**About this task**
All that is needed is each line of the entries holding the word "waterway", copied as it stands.

START Data

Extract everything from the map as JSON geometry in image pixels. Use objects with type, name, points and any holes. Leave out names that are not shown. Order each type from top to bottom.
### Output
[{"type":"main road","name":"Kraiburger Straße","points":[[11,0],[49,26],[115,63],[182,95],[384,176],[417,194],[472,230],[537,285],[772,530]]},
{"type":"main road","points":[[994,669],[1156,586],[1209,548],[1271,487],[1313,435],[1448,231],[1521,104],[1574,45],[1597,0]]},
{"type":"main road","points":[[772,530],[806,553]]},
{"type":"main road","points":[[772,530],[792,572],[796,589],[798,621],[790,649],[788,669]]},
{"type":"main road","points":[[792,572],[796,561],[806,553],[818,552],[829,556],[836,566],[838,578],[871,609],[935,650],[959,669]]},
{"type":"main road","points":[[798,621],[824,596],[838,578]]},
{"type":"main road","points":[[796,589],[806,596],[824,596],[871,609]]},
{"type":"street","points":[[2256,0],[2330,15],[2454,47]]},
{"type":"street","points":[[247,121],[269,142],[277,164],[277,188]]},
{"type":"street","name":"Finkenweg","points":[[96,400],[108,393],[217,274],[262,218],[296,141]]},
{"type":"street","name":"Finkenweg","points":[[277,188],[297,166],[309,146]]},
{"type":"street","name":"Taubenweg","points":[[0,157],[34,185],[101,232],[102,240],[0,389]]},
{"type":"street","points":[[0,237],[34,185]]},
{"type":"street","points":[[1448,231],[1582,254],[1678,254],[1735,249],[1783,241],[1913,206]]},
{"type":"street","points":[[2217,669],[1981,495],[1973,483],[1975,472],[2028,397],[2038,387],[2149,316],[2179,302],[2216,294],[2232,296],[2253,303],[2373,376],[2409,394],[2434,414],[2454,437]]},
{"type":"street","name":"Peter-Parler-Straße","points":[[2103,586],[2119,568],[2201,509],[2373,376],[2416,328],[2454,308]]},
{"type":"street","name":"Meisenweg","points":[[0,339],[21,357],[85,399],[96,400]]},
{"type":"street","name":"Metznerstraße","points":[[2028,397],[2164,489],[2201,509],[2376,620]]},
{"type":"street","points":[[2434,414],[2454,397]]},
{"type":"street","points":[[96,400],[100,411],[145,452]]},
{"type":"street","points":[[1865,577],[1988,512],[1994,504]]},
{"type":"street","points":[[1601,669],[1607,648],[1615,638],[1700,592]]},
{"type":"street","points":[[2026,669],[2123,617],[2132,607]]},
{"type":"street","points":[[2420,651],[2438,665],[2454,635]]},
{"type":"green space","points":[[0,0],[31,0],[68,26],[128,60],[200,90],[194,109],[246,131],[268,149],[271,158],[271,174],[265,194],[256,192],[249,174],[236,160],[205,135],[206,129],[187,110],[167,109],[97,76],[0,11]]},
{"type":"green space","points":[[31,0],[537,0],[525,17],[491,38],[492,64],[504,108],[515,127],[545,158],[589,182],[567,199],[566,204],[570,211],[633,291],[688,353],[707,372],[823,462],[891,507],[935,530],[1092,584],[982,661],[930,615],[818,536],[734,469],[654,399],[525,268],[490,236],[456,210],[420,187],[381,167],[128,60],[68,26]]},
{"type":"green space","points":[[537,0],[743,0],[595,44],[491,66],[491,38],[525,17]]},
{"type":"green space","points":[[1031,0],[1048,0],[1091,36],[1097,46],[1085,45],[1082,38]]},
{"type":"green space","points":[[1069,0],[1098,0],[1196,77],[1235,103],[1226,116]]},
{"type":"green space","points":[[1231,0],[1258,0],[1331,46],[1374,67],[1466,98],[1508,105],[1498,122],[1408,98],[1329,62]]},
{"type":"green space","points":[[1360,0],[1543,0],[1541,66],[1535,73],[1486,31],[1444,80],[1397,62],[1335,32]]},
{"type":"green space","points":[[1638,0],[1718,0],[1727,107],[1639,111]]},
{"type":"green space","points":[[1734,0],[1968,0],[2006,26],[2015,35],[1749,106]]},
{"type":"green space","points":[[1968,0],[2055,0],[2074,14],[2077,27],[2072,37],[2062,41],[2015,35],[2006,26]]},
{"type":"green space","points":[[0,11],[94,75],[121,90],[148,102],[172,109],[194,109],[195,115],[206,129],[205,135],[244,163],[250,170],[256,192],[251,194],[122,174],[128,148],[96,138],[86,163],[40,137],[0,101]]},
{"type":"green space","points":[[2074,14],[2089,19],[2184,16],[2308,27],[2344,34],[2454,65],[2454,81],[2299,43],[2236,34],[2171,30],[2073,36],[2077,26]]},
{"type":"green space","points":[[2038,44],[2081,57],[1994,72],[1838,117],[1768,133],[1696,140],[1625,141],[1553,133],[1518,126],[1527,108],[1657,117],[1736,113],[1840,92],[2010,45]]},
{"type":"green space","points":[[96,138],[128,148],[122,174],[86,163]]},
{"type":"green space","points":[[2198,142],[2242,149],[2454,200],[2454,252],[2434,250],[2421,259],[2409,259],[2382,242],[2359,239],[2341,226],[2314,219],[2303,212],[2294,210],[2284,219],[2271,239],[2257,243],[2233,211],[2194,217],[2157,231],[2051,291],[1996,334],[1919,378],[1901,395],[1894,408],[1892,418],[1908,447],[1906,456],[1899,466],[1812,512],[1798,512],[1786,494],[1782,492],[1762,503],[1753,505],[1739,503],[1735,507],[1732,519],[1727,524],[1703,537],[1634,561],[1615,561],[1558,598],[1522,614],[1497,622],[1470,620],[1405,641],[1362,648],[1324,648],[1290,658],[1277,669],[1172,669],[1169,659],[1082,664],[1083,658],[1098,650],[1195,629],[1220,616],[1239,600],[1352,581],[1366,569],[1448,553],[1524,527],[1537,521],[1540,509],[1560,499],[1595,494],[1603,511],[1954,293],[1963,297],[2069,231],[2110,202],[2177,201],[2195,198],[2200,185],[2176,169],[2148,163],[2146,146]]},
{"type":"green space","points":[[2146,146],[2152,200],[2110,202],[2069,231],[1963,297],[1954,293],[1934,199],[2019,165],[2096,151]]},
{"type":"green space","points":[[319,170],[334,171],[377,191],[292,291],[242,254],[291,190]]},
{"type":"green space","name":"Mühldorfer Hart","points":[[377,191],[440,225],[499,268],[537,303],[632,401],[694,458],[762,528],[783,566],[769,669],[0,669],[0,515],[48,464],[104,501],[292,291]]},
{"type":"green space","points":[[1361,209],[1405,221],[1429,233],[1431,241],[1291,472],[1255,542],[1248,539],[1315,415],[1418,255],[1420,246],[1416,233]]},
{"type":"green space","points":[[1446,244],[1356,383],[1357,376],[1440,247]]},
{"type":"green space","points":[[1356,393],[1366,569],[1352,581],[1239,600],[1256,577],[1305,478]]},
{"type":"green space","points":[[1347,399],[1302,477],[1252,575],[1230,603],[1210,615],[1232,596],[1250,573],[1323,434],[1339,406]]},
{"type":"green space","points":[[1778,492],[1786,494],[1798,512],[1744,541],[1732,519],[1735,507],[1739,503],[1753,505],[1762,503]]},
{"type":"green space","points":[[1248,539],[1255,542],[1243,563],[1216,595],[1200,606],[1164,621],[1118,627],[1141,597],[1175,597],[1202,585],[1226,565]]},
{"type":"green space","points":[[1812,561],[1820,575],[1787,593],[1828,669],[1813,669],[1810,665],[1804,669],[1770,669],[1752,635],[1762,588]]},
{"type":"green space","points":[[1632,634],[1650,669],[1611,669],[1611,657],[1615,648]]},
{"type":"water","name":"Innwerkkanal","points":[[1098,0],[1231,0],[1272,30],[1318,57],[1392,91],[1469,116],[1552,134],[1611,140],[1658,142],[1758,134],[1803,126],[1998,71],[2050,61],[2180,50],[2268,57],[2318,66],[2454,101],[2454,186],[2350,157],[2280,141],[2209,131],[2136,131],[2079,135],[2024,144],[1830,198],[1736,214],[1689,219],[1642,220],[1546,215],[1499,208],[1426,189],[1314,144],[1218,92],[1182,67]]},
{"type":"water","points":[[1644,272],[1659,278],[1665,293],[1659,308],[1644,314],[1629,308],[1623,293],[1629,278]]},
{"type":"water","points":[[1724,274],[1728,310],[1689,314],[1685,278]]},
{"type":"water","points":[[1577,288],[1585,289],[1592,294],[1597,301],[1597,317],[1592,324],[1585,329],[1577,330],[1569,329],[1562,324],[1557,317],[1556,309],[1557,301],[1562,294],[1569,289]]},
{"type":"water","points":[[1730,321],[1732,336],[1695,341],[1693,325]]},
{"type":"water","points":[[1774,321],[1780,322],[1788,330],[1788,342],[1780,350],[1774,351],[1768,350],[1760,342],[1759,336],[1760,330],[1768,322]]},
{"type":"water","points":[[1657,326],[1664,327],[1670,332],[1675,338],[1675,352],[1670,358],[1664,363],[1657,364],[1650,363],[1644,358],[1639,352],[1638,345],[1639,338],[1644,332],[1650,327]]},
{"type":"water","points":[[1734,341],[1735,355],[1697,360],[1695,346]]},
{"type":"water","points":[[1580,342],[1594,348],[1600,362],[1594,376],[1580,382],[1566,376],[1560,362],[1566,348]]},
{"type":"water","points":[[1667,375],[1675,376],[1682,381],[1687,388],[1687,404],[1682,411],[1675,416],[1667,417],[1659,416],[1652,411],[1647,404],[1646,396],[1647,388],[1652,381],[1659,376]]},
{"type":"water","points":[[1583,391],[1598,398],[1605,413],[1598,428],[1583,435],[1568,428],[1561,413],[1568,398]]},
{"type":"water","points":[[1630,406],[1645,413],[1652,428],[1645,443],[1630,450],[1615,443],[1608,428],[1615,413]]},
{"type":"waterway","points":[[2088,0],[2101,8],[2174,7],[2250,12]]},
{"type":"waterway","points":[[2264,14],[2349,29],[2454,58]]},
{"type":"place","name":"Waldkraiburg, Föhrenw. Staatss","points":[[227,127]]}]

END Data

**Result for this exercise**
{"type":"waterway","points":[[2088,0],[2101,8],[2174,7],[2250,12]]},
{"type":"waterway","points":[[2264,14],[2349,29],[2454,58]]},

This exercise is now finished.